--- Data section ---
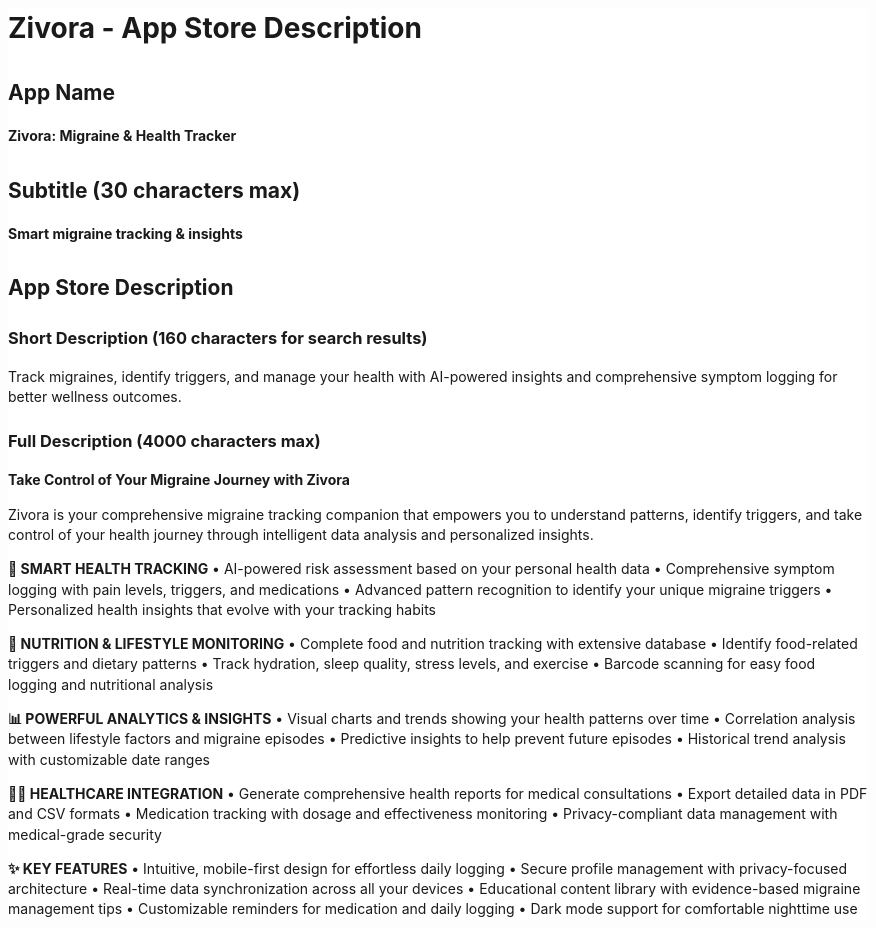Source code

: # Zivora - App Store Description

## App Name
**Zivora: Migraine & Health Tracker**

## Subtitle (30 characters max)
**Smart migraine tracking & insights**

## App Store Description

### Short Description (160 characters for search results)
Track migraines, identify triggers, and manage your health with AI-powered insights and comprehensive symptom logging for better wellness outcomes.

### Full Description (4000 characters max)

**Take Control of Your Migraine Journey with Zivora**

Zivora is your comprehensive migraine tracking companion that empowers you to understand patterns, identify triggers, and take control of your health journey through intelligent data analysis and personalized insights.

**🧠 SMART HEALTH TRACKING**
• AI-powered risk assessment based on your personal health data
• Comprehensive symptom logging with pain levels, triggers, and medications
• Advanced pattern recognition to identify your unique migraine triggers
• Personalized health insights that evolve with your tracking habits

**🍎 NUTRITION & LIFESTYLE MONITORING**
• Complete food and nutrition tracking with extensive database
• Identify food-related triggers and dietary patterns
• Track hydration, sleep quality, stress levels, and exercise
• Barcode scanning for easy food logging and nutritional analysis

**📊 POWERFUL ANALYTICS & INSIGHTS**
• Visual charts and trends showing your health patterns over time
• Correlation analysis between lifestyle factors and migraine episodes
• Predictive insights to help prevent future episodes
• Historical trend analysis with customizable date ranges

**👩‍⚕️ HEALTHCARE INTEGRATION**
• Generate comprehensive health reports for medical consultations
• Export detailed data in PDF and CSV formats
• Medication tracking with dosage and effectiveness monitoring
• Privacy-compliant data management with medical-grade security

**✨ KEY FEATURES**
• Intuitive, mobile-first design for effortless daily logging
• Secure profile management with privacy-focused architecture
• Real-time data synchronization across all your devices
• Educational content library with evidence-based migraine management tips
• Customizable reminders for medication and daily logging
• Dark mode support for comfortable nighttime use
---
### Aim of the exercise
Through the last line of the entries above, beginning at the line containing "and CSV formats", transcribe each line exactly, both ends included and nothing more.

### Output for this exercise
• Export detailed data in PDF and CSV formats
• Medication tracking with dosage and effectiveness monitoring
• Privacy-compliant data management with medical-grade security

**✨ KEY FEATURES**
• Intuitive, mobile-first design for effortless daily logging
• Secure profile management with privacy-focused architecture
• Real-time data synchronization across all your devices
• Educational content library with evidence-based migraine management tips
• Customizable reminders for medication and daily logging
• Dark mode support for comfortable nighttime use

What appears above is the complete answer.